2025, Dec 19 09:00

Fix Flask 3.0 performance and socket leaks: manage a shared requests.Session with before_serving/after_serving

Speed up a Flask 3.0 Python 3.12 service calling a REST API by reusing one requests.Session with serving lifecycle hooks to prevent socket leaks and warnings.

Building a Flask 3.0 micro-service on Python 3.12 that calls an external REST API on nearly every request quickly exposes a performance and stability pitfall. If each route constructs its own requests.Session, responses slow down and sockets start leaking under load. Switching to a bare global session may look tempting, but that approach surfaces a resource warning and still leaves lifecycle management unclear. The goal is straightforward: reuse a single requests.Session across all incoming requests and close it exactly once when the application shuts down.

Problem code

The pattern below creates a new session for every request, which is slow and leads to socket leaks under pressure.

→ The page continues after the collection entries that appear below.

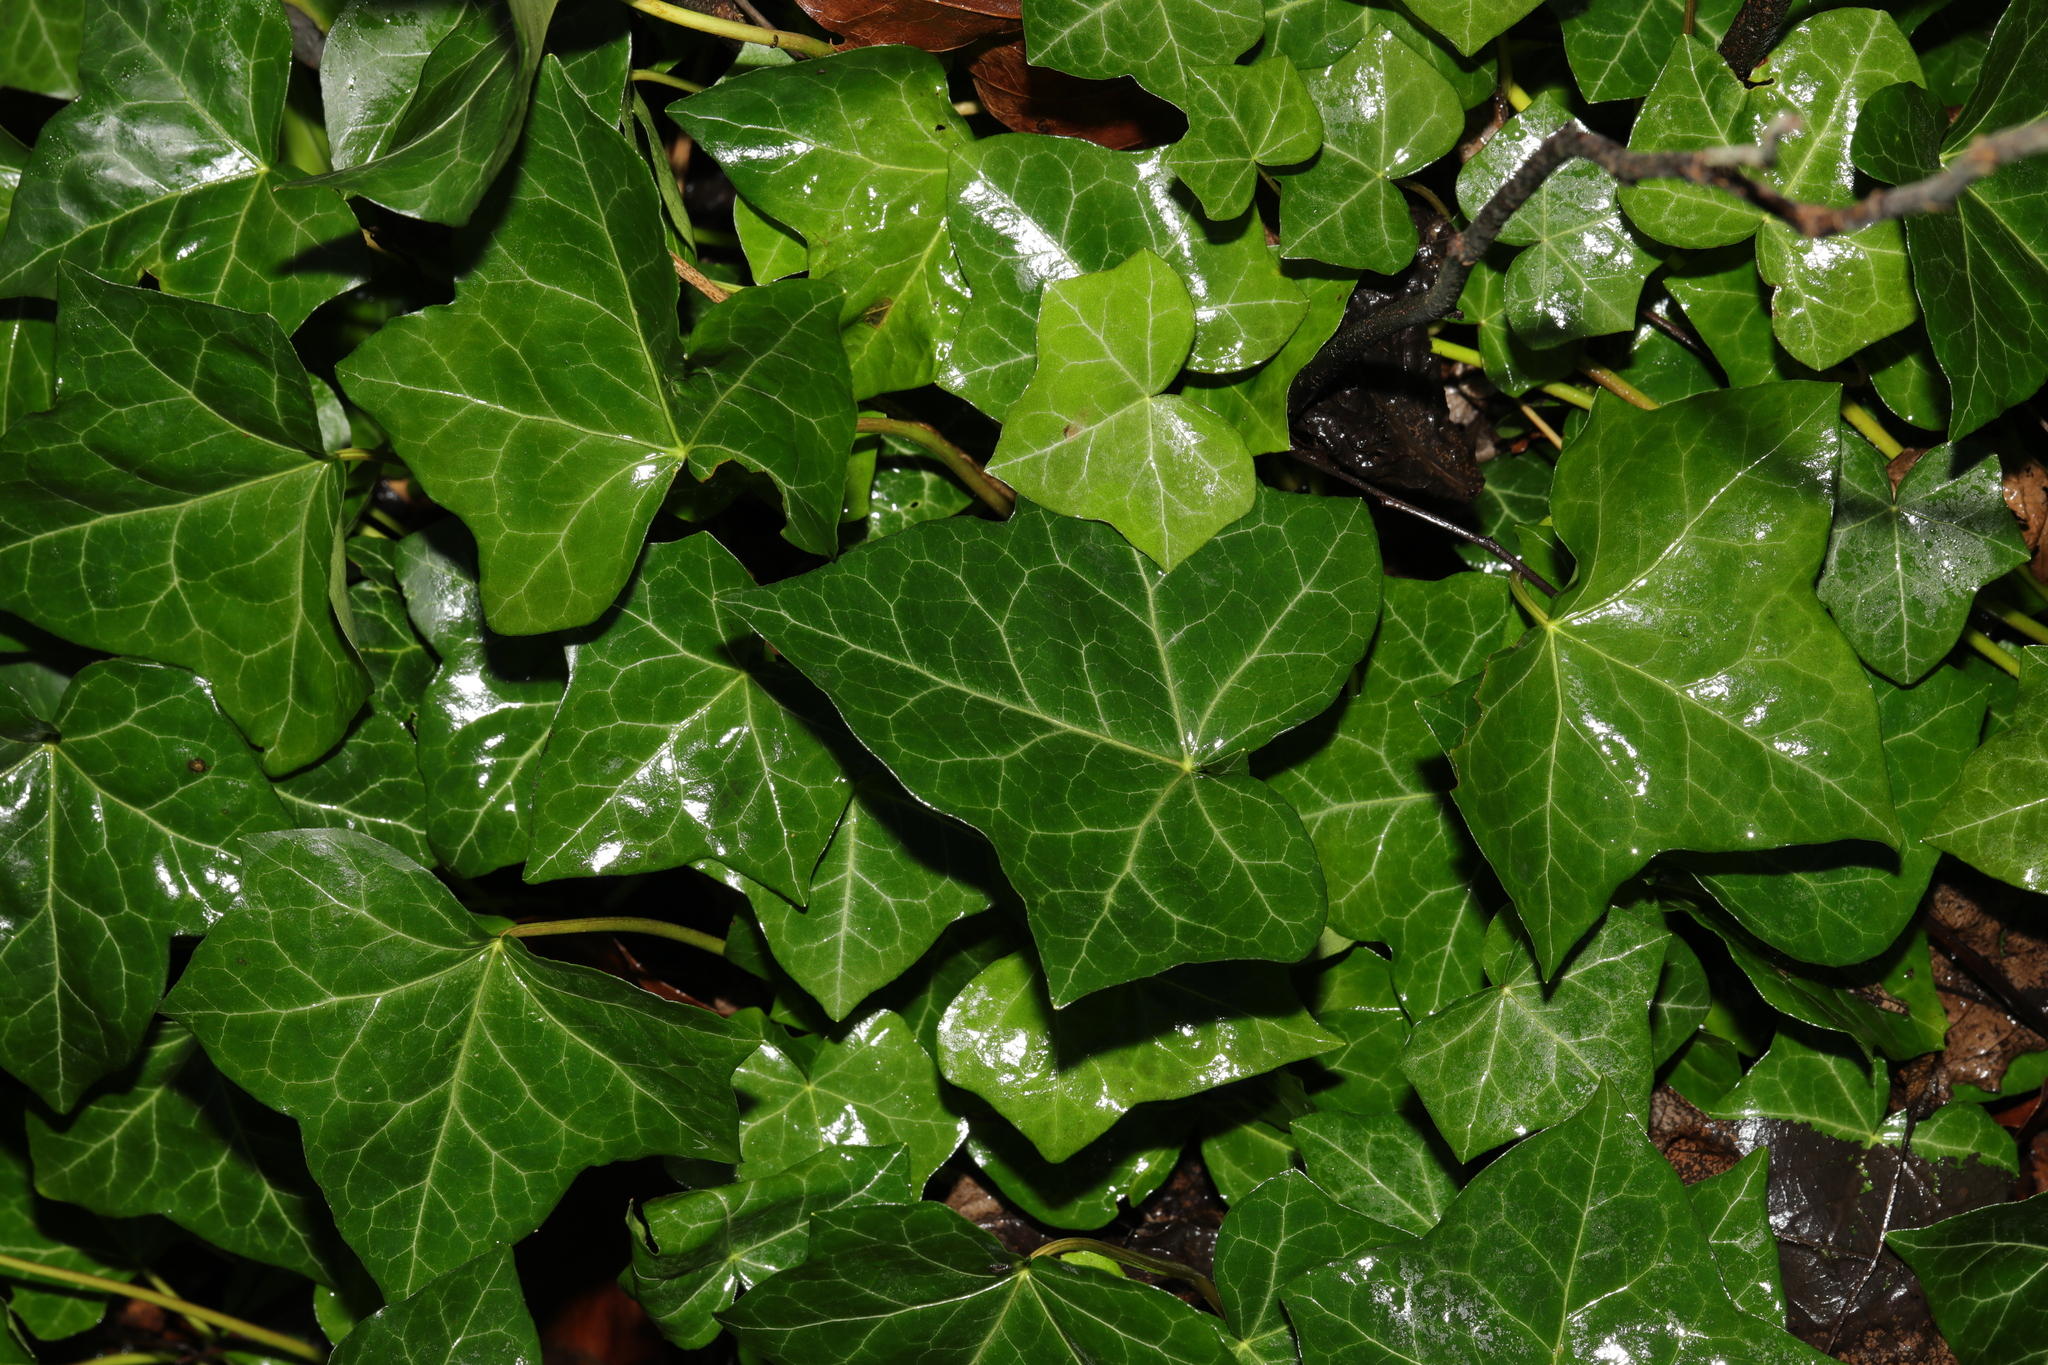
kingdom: Plantae
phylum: Tracheophyta
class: Magnoliopsida
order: Apiales
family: Araliaceae
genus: Hedera
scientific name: Hedera helix
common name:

from flask import Flask, jsonify
import requests
svc = Flask(__name__)
@svc.get("/info")
def fetch_info():
    with requests.Session() as http:
        resp = http.get("https://api.example.com/info")
    return jsonify(resp.json())

What actually goes wrong

Each route invocation spins up a fresh requests.Session and tears it down immediately after, which is inefficient and, under load, leaks sockets. Replacing it with a plain global session object triggers a resource warning. In other words, neither per-request construction nor an unmanaged global solves the problem of safe reuse and deterministic shutdown.

Solution

Use Flask serving-lifecycle hooks that run exactly when needed. The @app.before_serving hook runs once per worker right before the first request is accepted, which is the right moment to create a shared requests.Session. The @app.after_serving hook runs once on a clean shutdown, which is the right moment to close that session exactly once. Store the session on the application object so it’s available to all routes in the same worker.

Corrected code

from flask import Flask, jsonify
import requests
service = Flask(__name__)
@service.before_serving
def prepare_http_client():
    service.shared_session = requests.Session()
@service.after_serving
def teardown_http_client():
    service.shared_session.close()
@service.get("/info")
def read_info():
    reply = service.shared_session.get("https://api.example.com/info")
    return jsonify(reply.json())

Why this matters

This approach reuses a single session for all requests handled by a worker, avoids the per-request overhead that slows down responses, and prevents the socket leaks observed under load. It also removes the resource warning that appears with an unmanaged global by tying session lifetime to the application lifecycle: created once before serving and closed once on clean shutdown.

Takeaways

When a Flask 3.0 service needs to call an external REST API frequently, avoid creating a new requests.Session in each route and avoid unscoped globals. Put the session on the application object and manage it with @app.before_serving and @app.after_serving. This ensures predictable reuse and a single, clean close when the process stops.